I do have some good memories of this place. The pantry, for one, which was roughly the size of my entire current apartment and always stocked with snacks; the way you could be on one end of the house hooking up with your teenage boyfriend and your parents couldn’t hear on account of being a half a mile away in their bedroom; the fact that my mom was queen of the castle, so when I was there, she was taking care of me. It was something comforting to return to when I was in college and living in houses that were quite literally falling to the ground. I hated the suburbs, sure, but I loved how you could see the stars in the sky, walk around in the middle of the night safely, jump a fence to a pool and the worst that would happen is a soccer mom would furrow her eyebrows at you through a glass-brick window.
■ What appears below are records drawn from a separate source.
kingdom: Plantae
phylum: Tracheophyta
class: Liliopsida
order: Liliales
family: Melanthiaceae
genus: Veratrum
And of course, once I moved to New York, our McMansion became my post-ironic luxury. Every time I would visit I’d take photos of myself in my mom’s spa-like bathroom, walk around in her terry cloth robe sipping champagne, bask in the sun in an adirondack chair and worry about absolutely nothing. That’s what the suburbs are good for – while they may not be an entirely accurate representation of your reality, if in fact you are in the market for a comfortable delusion, they are always there for you. At 23, living in a rat infested building and making $300 a week, I loved going home again to play pretend.
The house sold back in April when the Bradys came un-bunched. But I don’t miss it. It was too much, like a lot of things that were going on at the time. And now a new young family lives there and my mom lives in a lovely house not too far away. But looking at the photos of it, I have to say I am overwhelmed with nostalgia. On Google street view you can see our old cars in the driveway, and for a second it really got to me. I don’t miss the house really, or the neighborhood, or most of the family. I guess part of me just misses the safety of having a home base at all. Misses not knowing the truth: that you can’t go back to the past, that everything disappears eventually, that some things weren’t made to last in the first place.
ANYWAY, the blog is funny as shit, and I am basically in love with Kate and her taste level/depth of knowledge/dry-as-heck wit. Apparently we’re from the same place and all, so unless she’s like 75, we MUST have some mutual friends. If you know her, introduce me, so we can get married ironically on the steps of a McMansion.